The Deposit Refund Scheme (DRS) pertains to the return of recyclable materials (cans, bottles etc.), on which an extra amount (Rs 2 to 10) would be charged to consumers. The money would be refunded to those who return the materials. A Bengaluru-based company bagged the contract to install 300 reverse vending machines (RVM) in Goa. These were displayed at an exhibition at Campal, at the ESG, at the KTC bus terminus, and on 5 June, one was installed at INS Mandovi, Verem.

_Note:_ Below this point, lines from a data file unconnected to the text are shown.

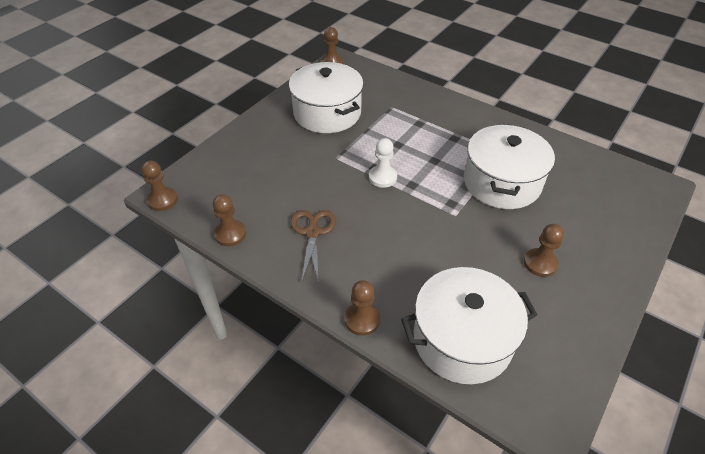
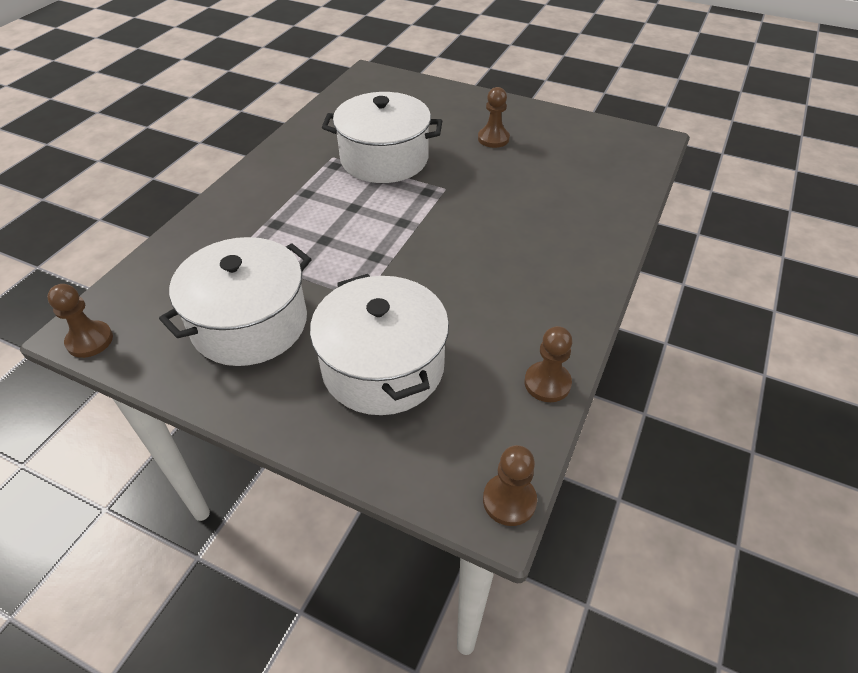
camera: 100 degrees left, 0 degrees up
(312, 232) = (512, 298): brown scissors -> none
(362, 319) = (616, 242): brown pawn -> none
(382, 177) = (394, 248): white pawn -> none
(462, 339) = (602, 180): white pot -> white pot (383, 367)

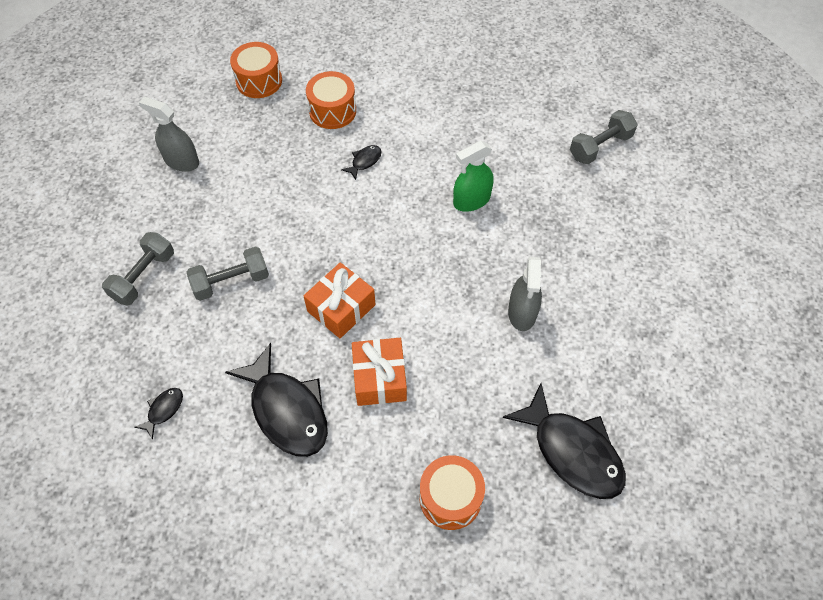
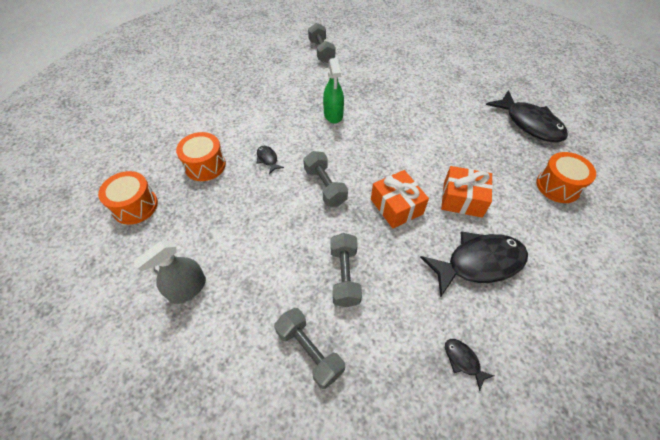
camera: 70 degrees left, 5 degrees down
(345, 229) = (325, 186): none -> grey dumbbell
(522, 312) = (429, 117): grey spray bottle -> none
(572, 451) = (529, 124): black fish -> black fish turned 75 degrees clockwise

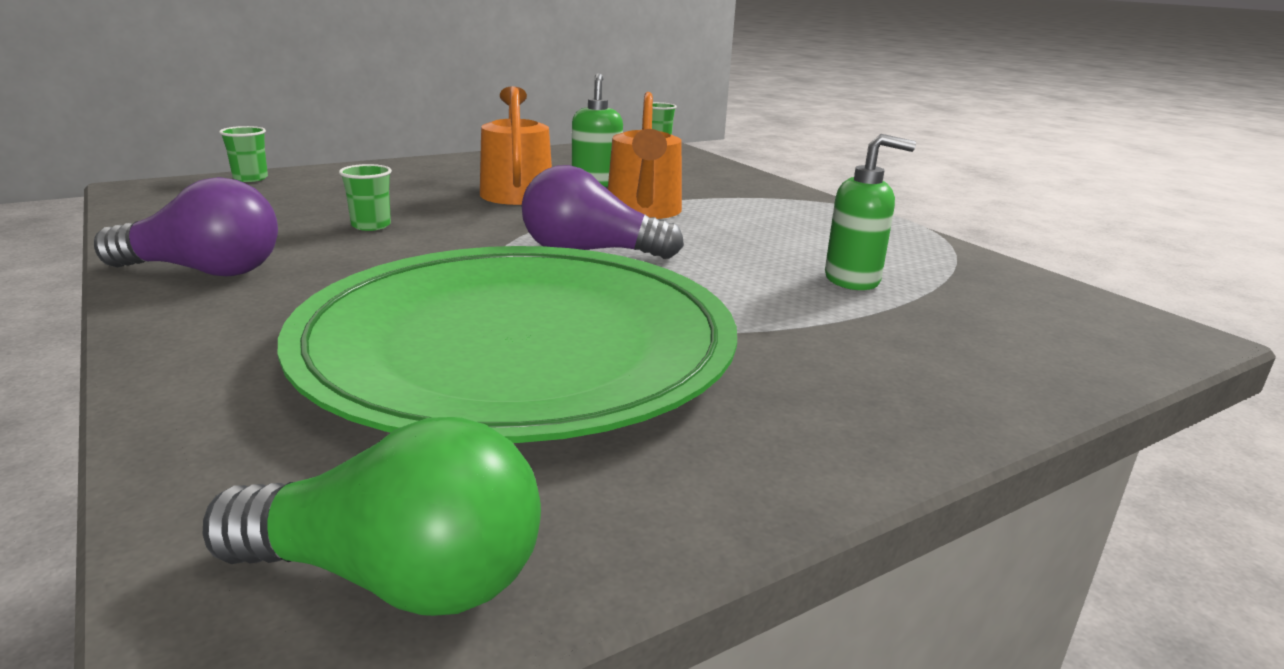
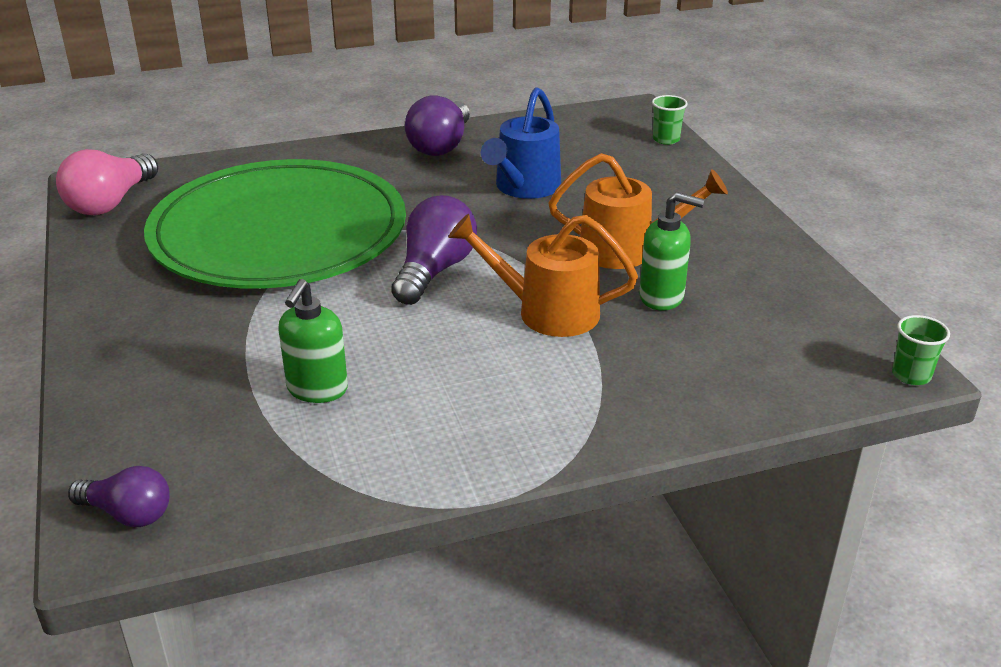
camera: 105 degrees right, 10 degrees up
(371, 225) = (524, 188): green cup -> blue watering can
(397, 579) = (111, 202): green light bulb -> pink light bulb
(1129, 331) = (128, 514): none -> purple light bulb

In May 2022, a pilot DRS was launched at the pilgrimage places of Kedarnath and Char Dham (Uttarakhand); in Aug 2025, during the Mani Mahesh Yatra (Himachal Pradesh); and at Ayodhya (Uttar Pradesh). This was to discourage lakhs of people from carrying and disposing plastic bottles at these holy places.
In Goa, there has been a movement against DRS due to several constraints that will hamper the return of materials and claiming refunds on them. The government asserts that several panchayats have agreed to install the RVM. For some unknown reasons, the DRS is being thrust in Goa.
If the scheme is supposedly feasible, why is it not implemented in Karnataka? Karnataka’s current waste management is governed by Extended Producer Responsibility (EPR) guidelines under the Plastic Management Rules. The company could initiate DRS in Bengaluru as profits there would be much larger than in Goa.
There needs to be a re-think on the DRS. Instead of initially charging the consumers, those who return the materials could get a refund (Rs 2 or 3) for all types of recyclable products. This will encourage consumers, environmentally conscious people and ragpickers to use the RVM. This method is practised in some foreign countries.